Selected text:
*** Begin section ***

And what came to be was an idea, then a plan and then the reality of a Quilting Circle that now is one of the strongest and brightest ministries of that congregation, offering community and support to those who are part of it, and reaching out to make a difference for good – the difference of God’s love, in the lives of all kinds of people around them.

I wonder, is that why I found myself praying what I did with the Council at the end of the meeting last Monday?  Giving thanks for maybe God’s kingdom come, and God’s will being done among us that night as it is in heaven?

Not just because we had a good time together – which we did.  Not just because we enjoyed working together and everyone had a voice at that meeting – which was true.  Not just because we did good work, and came away feeling hopeful about the future – which also was true.

Those things were all true.

But was the real reason for the prayer and the real reason for those things being true, that at that meeting we somehow took the time and found a way to open ourselves up to beginning to know and to be able to do the will of God for our church at this time in our life?

We looked honestly at where and how we are as a congregation.  And then instead of the normal response of figuring out who or what is to blame for our failings, and deciding either to try harder to make the things work they used to, or just give up – limiting ourselves to the horizon of what we have been, we chose to stop, to talk together about what we feel, and then consider together the big question of what God might be saying to us at this moment in our life, and what God might be desiring of us and for us that we and only we are able to be doing at this point in our life, at this place in the world.

As we held in our opened hands the easy and the itchy, the weak and the strong, the living and coming-to-life and the dying and no-longer-working parts of our life, were we saying with Jesus, “Is this the cup, O God, that is ours to drink?  In some ways, so familiar; in other ways, not at all.  Help us to see it and accept it, and not my will – not our will, but thine be done.”

Were we managing to hear what Jesus says to the Pharisees – to the rule-bound traditionalist in all of us, that at critical moments the kingdom of God comes in our openness to what God is saying to us, and to what God is trying to nudge us towards in that moment?

Had we actually found a way in to the prayer of the 12-step movement to be able to know the will and way of God, and day by day have the courage – have the willingness to do it?

Because when we do that, as a church, as a congregation and as individual children of God, doesn’t all the rest – the holy joy, the spiritual community, the purpose and meaningfulness we all long for in life – isn’t that when those things really come?

When we pray “Thy kingdom come; thy will be done on Earth, as it is in heaven” and we pray it just like Jesus did?

What is God wanting, what is God asking, what is God hoping for you and me and for us together to be doing, that only you and I and all of us together can do?  At this point in our life?  At this place in the world?

*** End section ***

To-do item A: Quote the stretch of the sermon passage from "I wonder, is" through "were all true.".

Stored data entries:

*** Begin section ***

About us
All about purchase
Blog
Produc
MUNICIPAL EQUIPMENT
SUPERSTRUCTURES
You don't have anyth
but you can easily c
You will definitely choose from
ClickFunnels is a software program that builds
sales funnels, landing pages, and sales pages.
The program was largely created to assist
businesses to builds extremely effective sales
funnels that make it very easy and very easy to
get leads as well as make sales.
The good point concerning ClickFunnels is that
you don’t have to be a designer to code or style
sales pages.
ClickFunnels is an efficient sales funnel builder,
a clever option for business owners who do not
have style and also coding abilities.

*** End section ***
*** Begin section ***

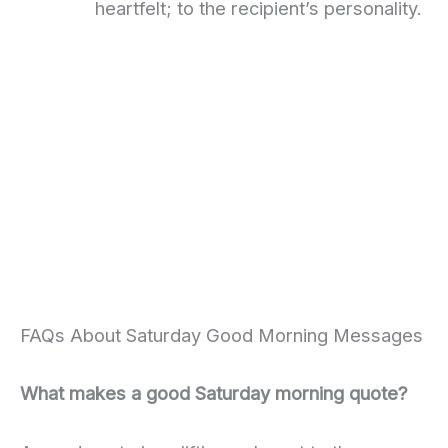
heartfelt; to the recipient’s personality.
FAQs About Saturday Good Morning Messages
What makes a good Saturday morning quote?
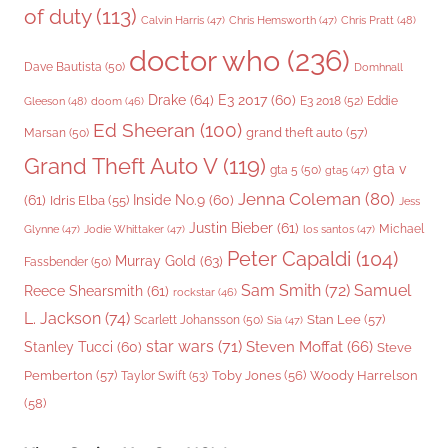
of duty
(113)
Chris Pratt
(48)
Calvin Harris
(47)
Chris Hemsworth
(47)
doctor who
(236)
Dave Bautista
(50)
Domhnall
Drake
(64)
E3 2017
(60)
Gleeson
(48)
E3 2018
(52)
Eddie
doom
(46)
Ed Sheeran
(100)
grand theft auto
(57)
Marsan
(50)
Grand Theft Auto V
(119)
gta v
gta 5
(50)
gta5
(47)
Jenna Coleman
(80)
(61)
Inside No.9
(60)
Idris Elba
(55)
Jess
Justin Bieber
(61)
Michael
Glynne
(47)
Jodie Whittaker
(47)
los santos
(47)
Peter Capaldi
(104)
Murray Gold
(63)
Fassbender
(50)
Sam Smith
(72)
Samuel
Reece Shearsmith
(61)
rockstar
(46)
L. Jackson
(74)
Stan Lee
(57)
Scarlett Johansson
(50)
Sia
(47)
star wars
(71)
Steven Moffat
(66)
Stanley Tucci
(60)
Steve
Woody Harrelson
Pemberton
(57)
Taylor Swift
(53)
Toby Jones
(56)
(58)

*** End section ***

To-do item B: Please put the stretch of entries from the line containing "heartfelt; to the recipient’s personality." through the line containing "What makes a good Saturday morning quote?" into a Markdown table with the columns No. and Line, leaving out any blank lines.

Answer section A:
I wonder, is that why I found myself praying what I did with the Council at the end of the meeting last Monday?  Giving thanks for maybe God’s kingdom come, and God’s will being done among us that night as it is in heaven?

Not just because we had a good time together – which we did.  Not just because we enjoyed working together and everyone had a voice at that meeting – which was true.  Not just because we did good work, and came away feeling hopeful about the future – which also was true.

Those things were all true.

Answer section B:
| No. | Line |
|---|---|
| 1 | heartfelt; to the recipient’s personality. |
| 2 | FAQs About Saturday Good Morning Messages |
| 3 | What makes a good Saturday morning quote? |